Rede zu Protokoll

Es ist unerträglich, dass die Angriffe des NATO-Partners Türkei in Syrien jeden Tag weitergehen. Auch nach dem Abkommen von Sotschi versucht die türkische Armee, an der Seite islamistischer Terrormilizen weiter vorzurücken. Die Einheiten dieser sogenannten Syrischen Nationalen Armee, die sich zu einem großen Teil aus ehemaligen FSA-Einheiten zusammensetzen, haben sich der furchtbarsten Massaker an der kurdischen Zivilbevölkerung auch noch gebrüstet.

Dass die Bundesregierung weiterhin keinen umfassenden Waffenstopp für die Türkei verhängt und auf EU-Ebene Anweisung gegeben hat, einen umfassenden Rüstungsexportstopp auch noch zu hintertreiben, ist skandalös. Aber damit nicht genug! Auf unsere Anfragen mussten Sie jetzt einräumen, dass Sie das Büro der Nationalkoalition hier in Berlin, die den Einmarsch von Erdogans Truppen begrüßt, über Jahre hinaus finanzierten. Diese Leute verstehen sich als der politische Arm der islamistischen Soldateska und dürfen hier in Berlin syrische Botschaft spielen.

Das, was die Bundesregierung hier macht, ist jedenfalls kein Beitrag zum Frieden, genauso wenig wie die Tatsache, dass Sie über den Wiederaufbaufonds Syrien auch die Infrastruktur in der von der al-Qaida gehaltenen Provinz Idlib in Syrien mitfinanzierten. Nein, wir brauchen eine grundlegende Wende in der Syrienpolitik. Die Bundesregierung muss endlich mit ihrer Regime-Change-Politik brechen, die dazu beigetragen hat, große Teile der Bevölkerung Syriens ins Elend zu stürzen.

Das bedeutet aber auch, dass Deutschland sich am Wiederaufbau Syriens beteiligen muss und dass die Wirtschaftssanktionen, die die Bevölkerung weiter verarmen lassen und den Menschen selbst den Zugang zu einfachsten Medikamenten verwehren, endlich gekippt und beendet werden müssen. Oder wollen Sie dies den Golfdiktaturen wie den Emiraten und Saudi-Arabien überlassen, die jetzt eine 180-Grad-Wende ihrer Politik in Syrien einleiten, diplomatische Beziehungen aufnehmen und die Finanzierung des Wiederaufbaus anbieten?
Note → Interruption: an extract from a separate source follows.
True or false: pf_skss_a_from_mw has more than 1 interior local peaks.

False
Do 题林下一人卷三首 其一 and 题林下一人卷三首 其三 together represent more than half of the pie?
Ich frage mich: Warum kommt von Ihnen denn gar keine einzige diplomatische Initiative, um den Verfassungsprozess in Syrien mit zu unterstützen? Bisher sind die Kurden nicht mit am Tisch, weil Ihr NATO-Partei Türkei und die von ihm gehätschelte islamistische Opposition dies nicht zulassen. Warum machen Sie sich denn nicht stark dafür, dass die kurdische Autonomie in Syrien erhalten wird und die Kurden mit am Verfassungsprozess in Genf teilnehmen können? Meinen Sie, dies würde Ihre guten Beziehungen zu Ihrem Partner Erdogan zu stark stören?

Es liegt auf der Hand, woran das liegt. Sie haben sich von jeder Art eigenständiger Politik verabschiedet. Jede Wendung des US-Präsidenten Trump ist für Sie ein Befehl. Jetzt erklärt Trump offen, die US-Soldaten blieben in Syrien, um das Öl zu sichern, und er twittert fröhlich frei heraus zu diesem imperialistischen Völkerrechtsbruch – und das Auswärtige Amt getraut sich nicht einmal, dazu eine kritische Stellungnahme abzugeben.

Ja, Sie müssen doch der Öffentlichkeit jetzt hier reinen Wein einschenken. Ihr sogenannter Anti-IS-Einsatz der Bundeswehr dient lediglich dazu, den USA zu helfen, das Öl in Syrien zu sichern. Sie treten das Grundgesetz und das Völkerrecht mit Füßen. Das Leben der Bundeswehrsoldaten setzen Sie dort für die Rohstoffsicherung ein. Das ist unerträglich.

Die Linke fordert, diesen Wahnsinn sofort zu beenden und die Missionen zu stoppen. Statt für imperiale Militäreinsätze im Stile des 19. Jahrhunderts sollten Sie sich endlich für die Menschen in Syrien engagieren – und für Lebensbedingungen dort, die nicht immer mehr Menschen aus Verelendung heraus in die Flucht treiben.